In einer dunklen Winternacht 1999 klopfte es an meiner Tür. Dort im Schnee stand ein renommierter dänischer Kinderpsychologe mit jeder Menge Unterlagen unterm Arm, der von Kindern und ihren Phantasien faselte. Er sprach von Konzepten wie der „unterdrückten Erinnerung“. Und – noch viel verstörender – über seine Theorie, dass „der Gedanke ein Virus“ sei. Ich ließ ihn nicht hinein. Die Unterlagen las ich nicht. Sondern ging ins Bett. Zehn Jahre später brauchte ich einen Psychologen. Ich rief ihn an und las – aus verspäteter Höflichkeit – endlich seine Unterlagen. Ich war schockiert und fasziniert. Und hatte das Gefühl, dass darin eine Geschichte steckte, die erzählt werden musste. Die Geschichte einer modernen Hexenjagd. DIE JAGD ist das Ergebnis dieser Lektüre.

Was waren die größten Schwierigkeiten, denen Sie beim Dreh gegenüber standen?

In unserem Film spielen sowohl ein Kind als auch ein Hund eine entscheidende Rolle. Normalerweise stellt das beides eine große Herausforderung dar. Aber in diesem Fall waren beide hervorragend und machten alles genauso, wie man es von ihnen verlangte. Und das mit großem Talent und ebensolcher Präzision. „Guck nach rechts und weine… Guck nach links und bell!“ Das klappte alles hervorragend. Der Effekt ist enorm berührend. Und besonders teuer ist es auch nicht. Deswegen kann ich die Arbeit mit Kindern und Hunden jetzt jedem nur ans Herz legen. Aber auch sonst verliefen die Dreharbeiten übrigens überraschend reibungslos.

DIE JAGD wurde anlässlich seiner Weltpremiere im Wettbewerb der Internationalen Filmfestspiele von Cannes 2012 mit dem Preis für den Besten Darsteller sowie mit dem Preis der Ökumenischen Jury ausgezeichnet. Außerdem gewann der Film den Europäischen Filmpreis für das Beste Drehbuch und wurde in vier weiteren Kategorien nominiert. Was bedeutet Ihnen das?

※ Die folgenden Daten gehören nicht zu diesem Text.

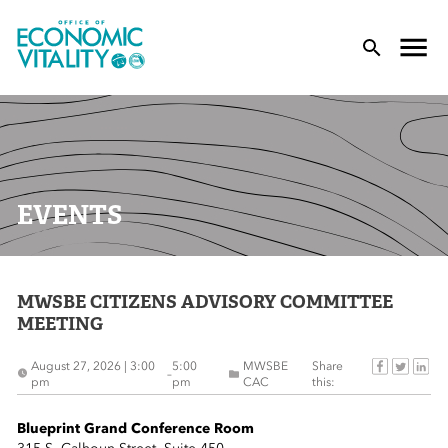
Office of Economic Vitality
lose Menu
Toggle
T
EVENTS
MWSBE CITIZENS ADVISORY COMMITTEE
 Sub-Menu
MEETING
 Sub-Menu
August 27, 2026 | 3:00
5:00
MWSBE
Share
–
pm
pm
CAC
this:
 Sub-Menu
Blueprint Grand Conference Room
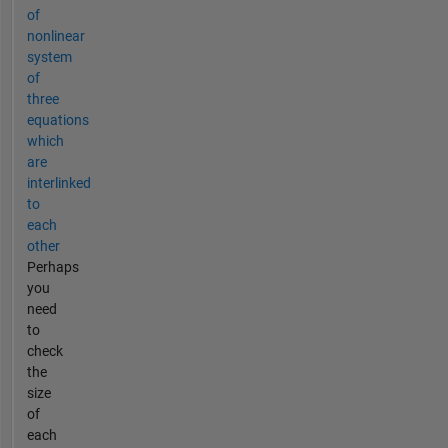
of
nonlinear
system
of
three
equations
which
are
interlinked
to
each
other
Perhaps
you
need
to
check
the
size
of
each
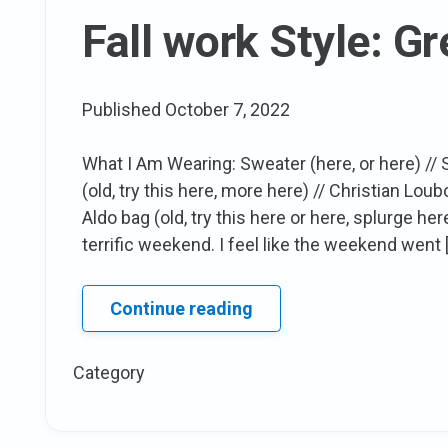
wear
Fall work Style: G
X
Target
Collection!
Published
October 7, 2022
What I Am Wearing: Sweater (here, or here) // Ski
(old, try this here, more here) // Christian Loub
Aldo bag (old, try this here or here, splurge
terrific weekend. I feel like the weekend went 
Fall
Continue reading
work
Style:
Category
Grey
Tones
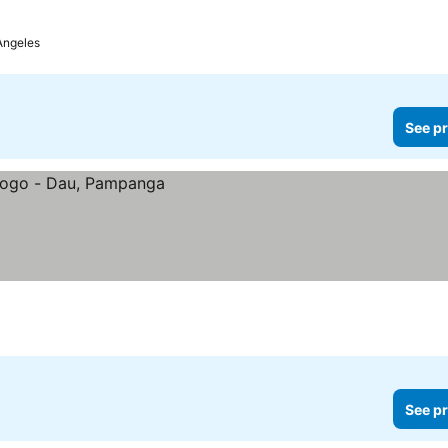
Angeles
See pr
See pr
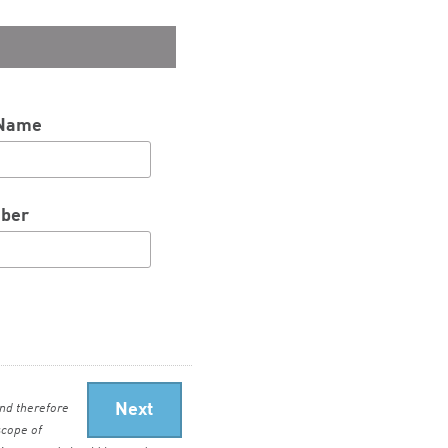
 Name
ber
nd therefore
scope of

Ich fühle mich geehrt, nicht zuletzt in Anbetracht der restlichen Wettbewerbsbeiträge. Ein erleseneres Programm kann man sich ja kaum vorstellen. Ein Festival wie Cannes treibt Regisseure immer zu künstlerischer Hochform an. Ohne Orte wie Cannes wäre die europäische Filmlandschaft nichts als ein zugefrorener Teich…

Was können wir als nächstes von Ihnen erwarten?

Tobias Lindholm, mit dem ich DIE JAGD und auch schon SUBMARINO („Submarino“, 2010) schrieb, und ich haben uns entschlossen, unsere Zusammenarbeit fortzusetzen. Wir sitzen gerade an einem Film, der den Alkoholkonsum feiert. Außerdem arbeite ich an einem Projekt über die wundervolle und verrückte Kommune, in der ich aufgewachsen bin, sowie an ein paar anderen Sachen.